Optic nerve glioma pathophysiology

Editor-In-Chief: C. Michael Gibson, M.S., M.D. [1]Associate Editor(s)-in-Chief: Simrat Sarai, M.D. [2]

Overview

Pathophysiology

Genetics

Optic nerve gliomas are classified as low-grade astrocytomas. Histologically, optic nerve gliomas are identical to pilocytic astrocytomas. Sporadic pilocytic astrocytomas usually have a tandem duplication of chromosome 7q34 and associated BRAF-KIAA fusion gene. Pilocytic astrocytomas associated with neurofibromatosis type 1 lack this fusion gene. There is characteristic loss of neurofibromin (which is a negative growth regulator for astrocytes), and increased RAS activation in patients with optic nerve gliomas associated with NF1. In some pilocytic astrocytomas there is loss of allelic chromosome, suggesting that they are clonal lesions that arise from inactivation of a tumor suppressor gene. There is some link between 17q gene and tumor development in optic nerve glioma, as loss of chromosome 17q has been demonstrated in some cases, even in patients without NF1 or NF2.

Gross pathology

On tumor resection, gross pathology reveals a smooth, fusiform intradural lesion. Macroscopically, these tumors may be cystic, solid or gelatinous.

Microscopic pathology

Generally, optic pathway gliomas are classified under the WHO’s classification of a grade I pilocytic astrocytoma, usually Juvenile Pilocytic Astrocytomas (JPA). Occasionally pathology is positive for grade II fibrillary astrocytoma. The tumors are slow growing and are usually not associated with metastatic deposits. High grade lesions are rare in children. In adult patients tumors tend to be more aggressive and tumor de-differentiation is rarely seen in younger children with optic nerve gliomas but may be observed in older children and adults.

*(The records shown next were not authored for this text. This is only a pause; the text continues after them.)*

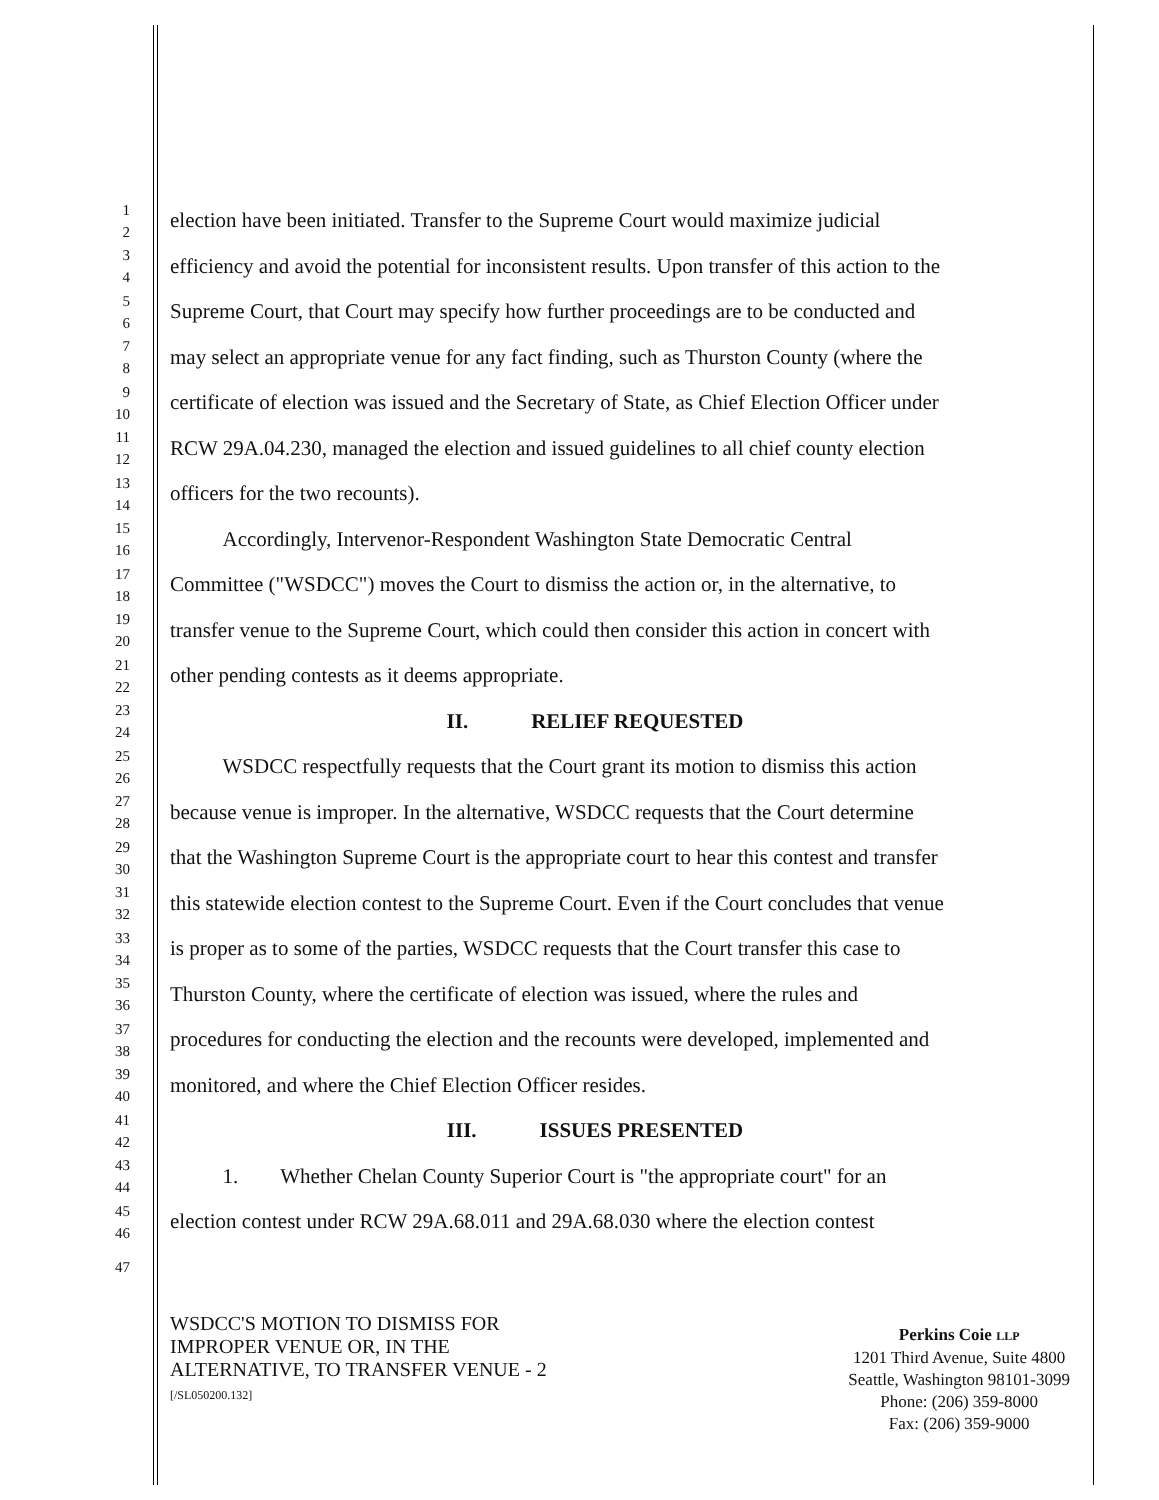1
2
election have been initiated. Transfer to the Supreme Court would maximize judicial
3
4
efficiency and avoid the potential for inconsistent results. Upon transfer of this action to the
5
6
Supreme Court, that Court may specify how further proceedings are to be conducted and
7
8
may select an appropriate venue for any fact finding, such as Thurston County (where the
9
10
certificate of election was issued and the Secretary of State, as Chief Election Officer under
11
12
RCW 29A.04.230, managed the election and issued guidelines to all chief county election
13
14
officers for the two recounts).
15
16
   Accordingly, Intervenor-Respondent Washington State Democratic Central
17
18
Committee ("WSDCC") moves the Court to dismiss the action or, in the alternative, to
19
20
transfer venue to the Supreme Court, which could then consider this action in concert with
21
22
other pending contests as it deems appropriate.
23
24
II.   RELIEF REQUESTED
25
26
   WSDCC respectfully requests that the Court grant its motion to dismiss this action
27
28
because venue is improper. In the alternative, WSDCC requests that the Court determine
29
30
that the Washington Supreme Court is the appropriate court to hear this contest and transfer
31
32
this statewide election contest to the Supreme Court. Even if the Court concludes that venue
33
34
is proper as to some of the parties, WSDCC requests that the Court transfer this case to
35
36
Thurston County, where the certificate of election was issued, where the rules and
37
38
procedures for conducting the election and the recounts were developed, implemented and
39
40
monitored, and where the Chief Election Officer resides.
41
42
III.   ISSUES PRESENTED
43
44
   1.  Whether Chelan County Superior Court is "the appropriate court" for an
45
46
election contest under RCW 29A.68.011 and 29A.68.030 where the election contest
47
WSDCC'S MOTION TO DISMISS FOR
IMPROPER VENUE OR, IN THE
ALTERNATIVE, TO TRANSFER VENUE - 2
[/SL050200.132]
Perkins Coie LLP
1201 Third Avenue, Suite 4800
Seattle, Washington 98101-3099
Phone: (206) 359-8000
Fax: (206) 359-9000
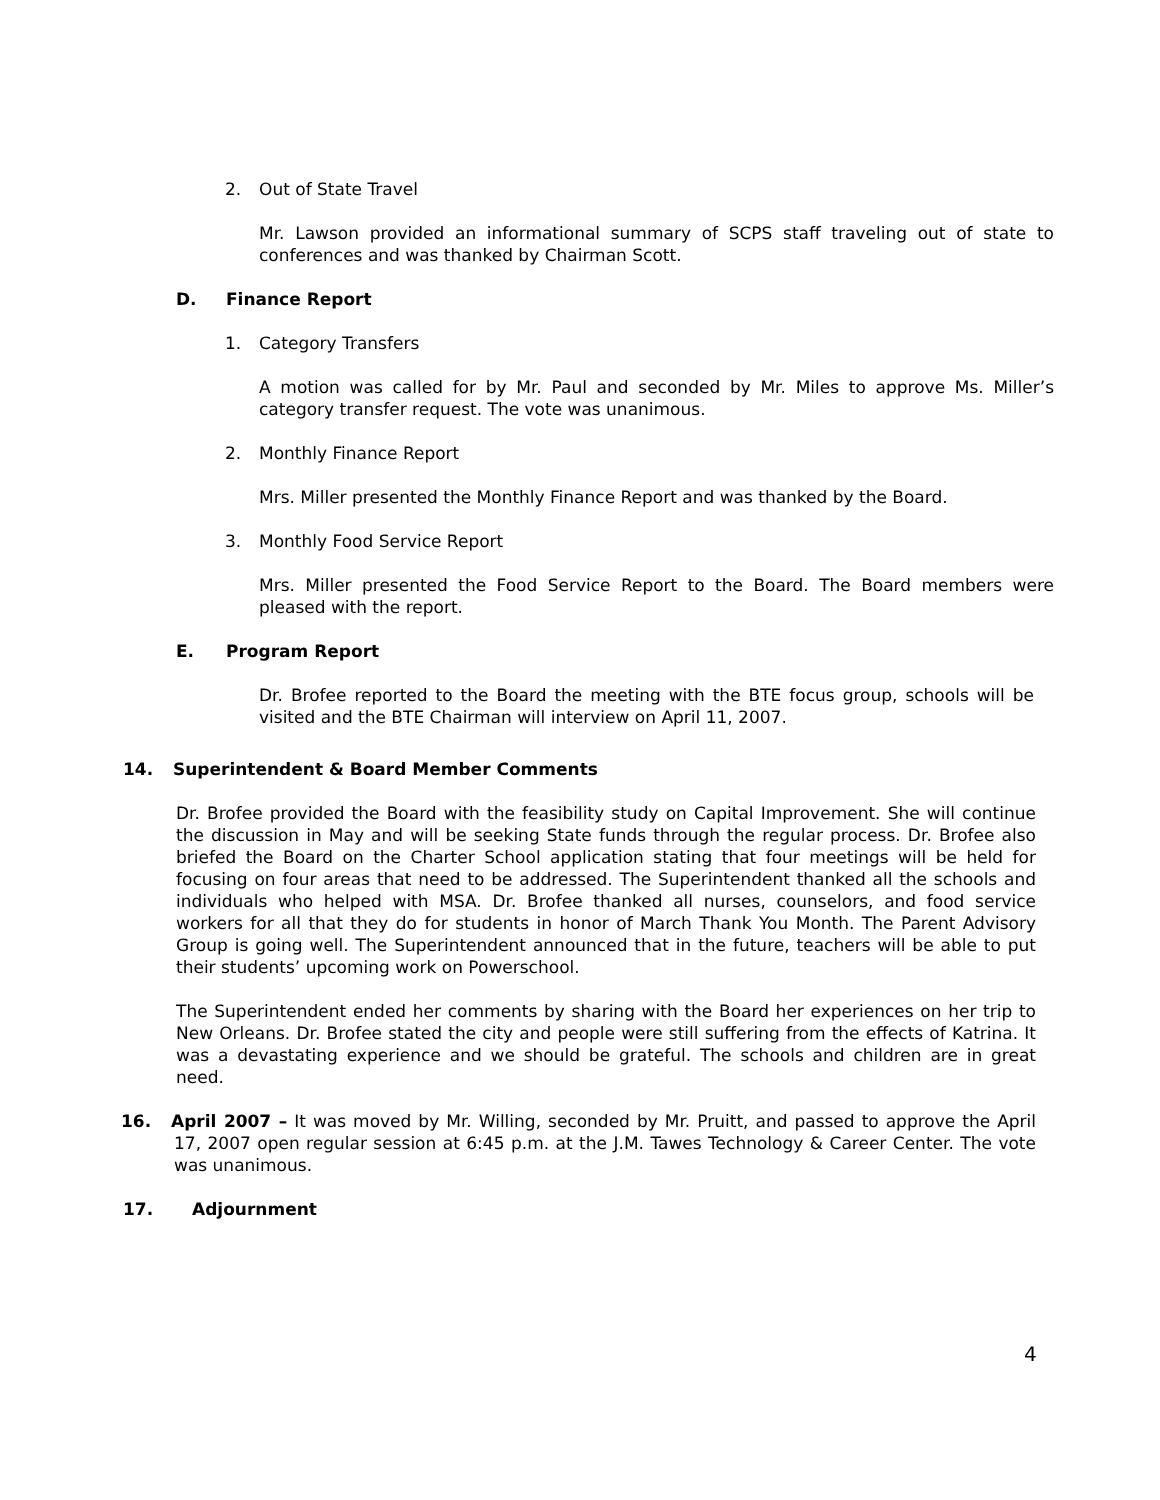2. Out of State Travel
Mr. Lawson provided an informational summary of SCPS staff traveling out of state to conferences and was thanked by Chairman Scott.
D. Finance Report
1. Category Transfers
A motion was called for by Mr. Paul and seconded by Mr. Miles to approve Ms. Miller’s category transfer request. The vote was unanimous.
2. Monthly Finance Report
Mrs. Miller presented the Monthly Finance Report and was thanked by the Board.
3. Monthly Food Service Report
Mrs. Miller presented the Food Service Report to the Board. The Board members were pleased with the report.
E. Program Report
Dr. Brofee reported to the Board the meeting with the BTE focus group, schools will be visited and the BTE Chairman will interview on April 11, 2007.
14. Superintendent & Board Member Comments
Dr. Brofee provided the Board with the feasibility study on Capital Improvement. She will continue the discussion in May and will be seeking State funds through the regular process. Dr. Brofee also briefed the Board on the Charter School application stating that four meetings will be held for focusing on four areas that need to be addressed. The Superintendent thanked all the schools and individuals who helped with MSA. Dr. Brofee thanked all nurses, counselors, and food service workers for all that they do for students in honor of March Thank You Month. The Parent Advisory Group is going well. The Superintendent announced that in the future, teachers will be able to put their students’ upcoming work on Powerschool.
The Superintendent ended her comments by sharing with the Board her experiences on her trip to New Orleans. Dr. Brofee stated the city and people were still suffering from the effects of Katrina. It was a devastating experience and we should be grateful. The schools and children are in great need.
16. April 2007 – It was moved by Mr. Willing, seconded by Mr. Pruitt, and passed to approve the April 17, 2007 open regular session at 6:45 p.m. at the J.M. Tawes Technology & Career Center. The vote was unanimous.
17. Adjournment
4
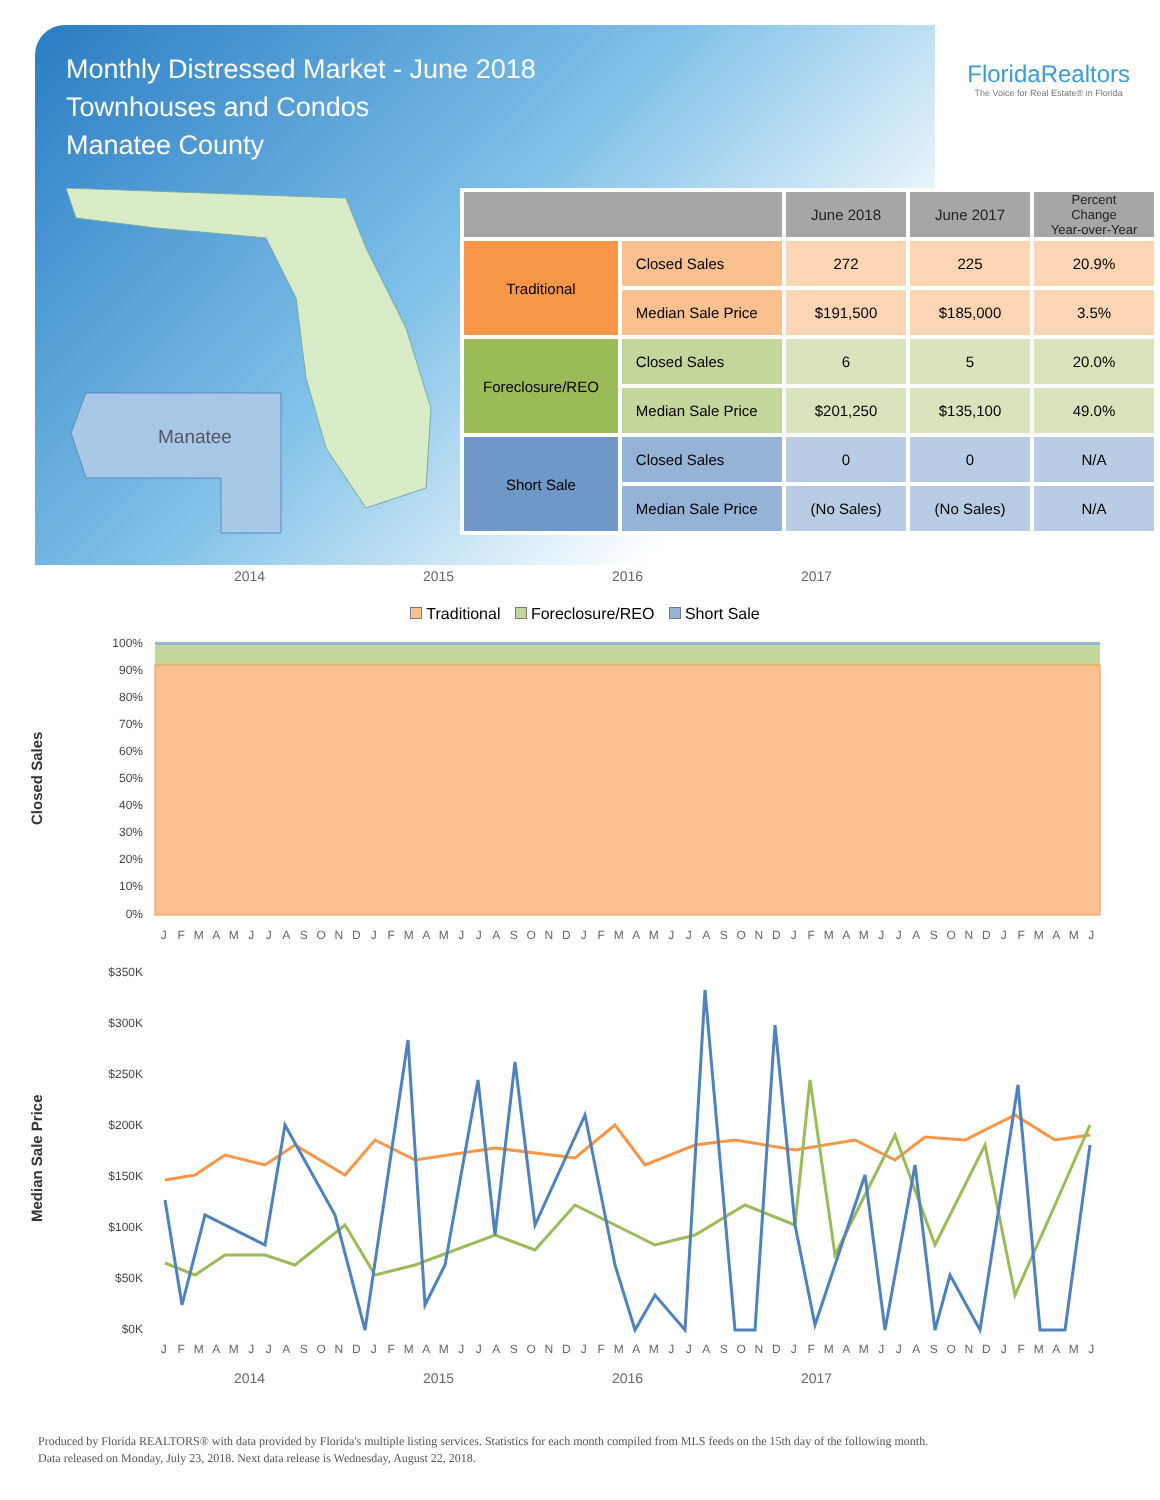Monthly Distressed Market - June 2018
Townhouses and Condos
Manatee County
FloridaRealtors
The Voice for Real Estate® in Florida
Manatee
| | | June 2018 | June 2017 | Percent Change Year-over-Year |
| --- | --- | --- | --- | --- |
| Traditional | Closed Sales | 272 | 225 | 20.9% |
| | Median Sale Price | $191,500 | $185,000 | 3.5% |
| Foreclosure/REO | Closed Sales | 6 | 5 | 20.0% |
| | Median Sale Price | $201,250 | $135,100 | 49.0% |
| Short Sale | Closed Sales | 0 | 0 | N/A |
| | Median Sale Price | (No Sales) | (No Sales) | N/A |
2014 2015 2016 2017
Traditional Foreclosure/REO Short Sale
Closed Sales
100%
90%
80%
70%
60%
50%
40%
30%
20%
10%
0%
JFMAMJJASONDJFMAMJJASONDJFMAMJJASONDJFMAMJJASONDJFMAMJ
Median Sale Price
$350K
$300K
$250K
$200K
$150K
$100K
$50K
$0K
JFMAMJJASONDJFMAMJJASONDJFMAMJJASONDJFMAMJJASONDJFMAMJ
2014 2015 2016 2017
Produced by Florida REALTORS® with data provided by Florida's multiple listing services. Statistics for each month compiled from MLS feeds on the 15th day of the following month.
Data released on Monday, July 23, 2018. Next data release is Wednesday, August 22, 2018.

In rare cases, tumor may become an anaplastic astrocytoma or glioblastoma. Optic nerve gliomas an be further classified as either pilocytic and or fibrillary in nature. The majority of cases are pilocytic. About 60% of optic pathway astrocytomas are pilocytic and 40% are fibrillary. Hypothalamic tumors which invade the optic chiasm, show evidence of local invasion and histologically are not pilocytic in nature but they are very similar to cerebral hemisphere gliomas. Typical pilocytic histology consists of:

• Densely cellular areas alternating with loose cystic regions
• Immature spindle shaped pilocytic astrocytes and glial filaments
• Rosenthal fibers are common
• Eosinophilic granular bodies are seen
• Microcystic degeneration is seen
• Mitotic figures usually cannot be identified
• Microcalcifications can be seen in 50% of these tumors.

Several other histological patterns of these tumors have been described: Oligodendroglial and astrocytic proliferation Leptomeningeal invasion Reticular pattern that involves microcystic foci with mucous-like fluid Arachnoid hyperplasia & mucus-substance

A new subgroup of optic pathway gliomas has been defined: pilomyxoid astrocytomas Pilomyxiod astrocytomas have different histological features and have been shown to behave more aggressively than pilocytic astrocytomas.

• Pilomyxoid astrocytomas classically show a markedly myxoid matrix, with small, compact, piloid and highly monomorphous cells.
• Tumor cells are often arranged radially around vessels in a pattern that simulates the perivascular pseudorosettes seen in ependyomas
• Tumor samples appear solid without the presence of Rosenthal fibers and eosinophilic granular bodies.
• Satellitosis of the tumor cells in the surrounding neuropil can be seen,
• Mitotic figures can be seen occasionally
• 14% of patients with pilomyxoid astrocytomas had cerebrospinal fluid dissemination of their disease which was not recognized in patients with the pilocytic variant.

The growth pattern of tumor can be either perineural or intraneural in nature. Patients with NF1 tend to have a perineural growth pattern, whereas sporadic optic pathway glioma patients tend to have an intraneural growth pattern.